In computing, a clone is a hardware or software system that is designed to function in the same way as another system. A specific subset of clones are Remakes (or Remades), which are revivals of old, obsolete, or discontinued products.
Clones and remakes are created for various reasons, including competition, standardization, availability across platforms, and even as homage. Compatibility with the original system is usually the explicit purpose of cloning hardware or low-level software such as operating systems (e.g. AROS and MorphOS are intended to be compatible with AmigaOS). Application software can be cloned simply by providing similar functionality (all word processors have the same basic purpose), but may also be designed to support specific file formats (e.g. OpenOffice.org is intended to supplant Microsoft Office).
Commercially motivated clones are made often during a competitor product's initial successful commercial run, intentionally competing with the original and trying to participate on their success.
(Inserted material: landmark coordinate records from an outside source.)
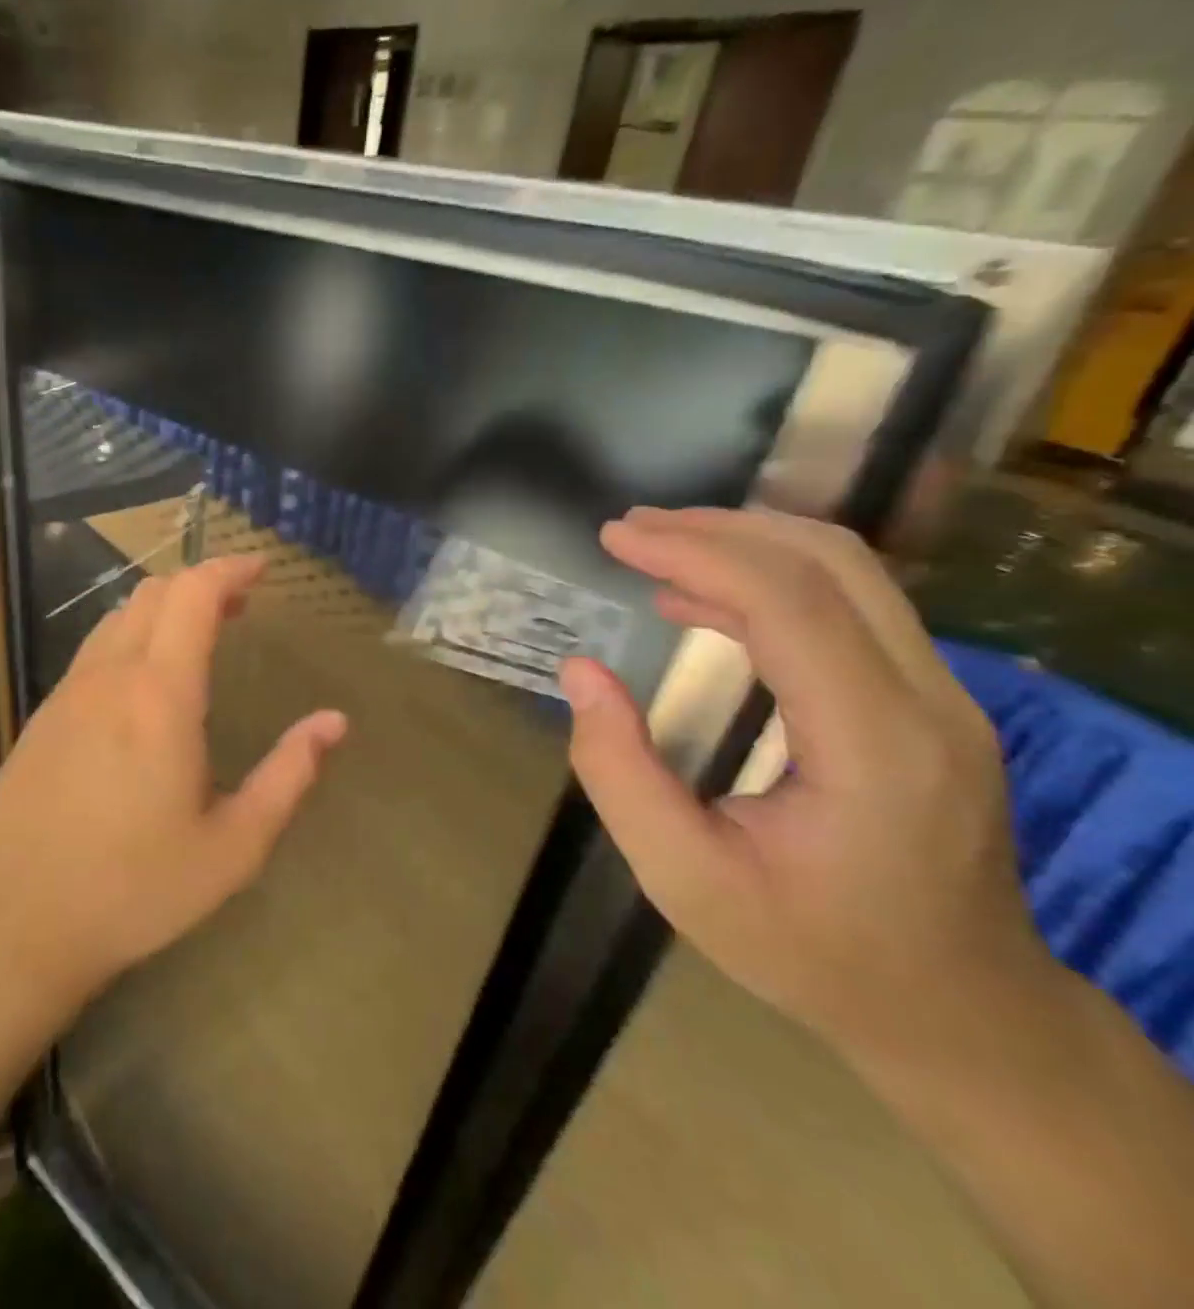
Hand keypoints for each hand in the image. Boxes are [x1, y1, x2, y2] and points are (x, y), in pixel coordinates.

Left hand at [0, 554, 347, 1003]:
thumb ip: (288, 777)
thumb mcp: (232, 846)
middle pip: (153, 593)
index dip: (229, 569)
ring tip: (198, 635)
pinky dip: (130, 637)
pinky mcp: (42, 717)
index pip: (193, 595)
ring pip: (117, 618)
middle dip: (201, 584)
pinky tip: (145, 682)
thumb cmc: (134, 889)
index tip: (260, 569)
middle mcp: (109, 676)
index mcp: (160, 695)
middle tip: (240, 605)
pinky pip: (93, 651)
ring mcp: (67, 693)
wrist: (13, 924)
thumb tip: (334, 723)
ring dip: (162, 609)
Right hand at [559, 507, 1047, 1061]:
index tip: (615, 538)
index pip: (788, 604)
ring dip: (746, 543)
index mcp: (874, 747)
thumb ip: (619, 773)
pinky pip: (851, 608)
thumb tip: (581, 672)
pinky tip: (703, 601)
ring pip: (851, 573)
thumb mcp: (684, 879)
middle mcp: (930, 704)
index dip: (695, 553)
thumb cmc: (811, 951)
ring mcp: (945, 699)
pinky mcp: (931, 704)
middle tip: (629, 529)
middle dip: (719, 529)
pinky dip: (770, 581)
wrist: (957, 1010)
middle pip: (831, 565)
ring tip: (657, 547)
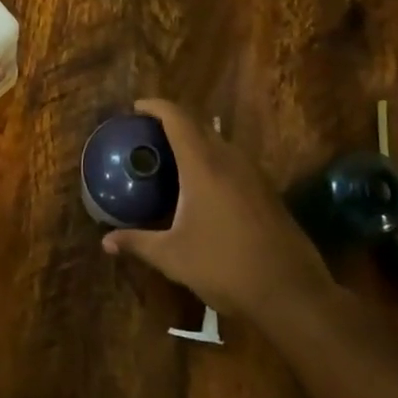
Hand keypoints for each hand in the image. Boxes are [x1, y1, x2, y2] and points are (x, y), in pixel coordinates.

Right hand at [101, 99, 336, 320]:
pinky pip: (234, 162)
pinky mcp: (267, 191)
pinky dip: (213, 162)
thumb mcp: (173, 257)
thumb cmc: (225, 266)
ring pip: (220, 144)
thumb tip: (106, 242)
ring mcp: (254, 174)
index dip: (156, 106)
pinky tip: (203, 188)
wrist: (291, 292)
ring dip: (196, 142)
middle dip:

When IBM announced the IBM PC in 1981, other companies such as Compaq decided to offer clones of the PC as a legal reimplementation from the PC's documentation or reverse engineering. Because most of the components, except the PC's BIOS, were publicly available, all Compaq had to do was reverse-engineer the BIOS. The result was a machine with better value than the archetypes that the machines resembled. The use of the term "PC clone" to describe IBM PC compatible computers fell out of use in the 1990s; the class of machines it now describes are simply called PCs, but the early use of the term "clone" usually implied a higher level of compatibility with the original IBM PC than "PC-Compatible", with (often Taiwanese) clones of the original circuit (and possibly ROMs) the most compatible (in terms of software they would run and hardware tests they would pass), while "legitimate" new designs such as the Sanyo MBC-550 and Data General One, while not infringing on copyrights and adding innovations, tended to fail some compatibility tests (such as its ability to run Microsoft Flight Simulator, or any software that bypassed the standard software interrupts and directly accessed hardware at the expected pre-defined locations, or - in the case of the MBC-550 for example, created diskettes which could not be directly interchanged with standard IBM PCs).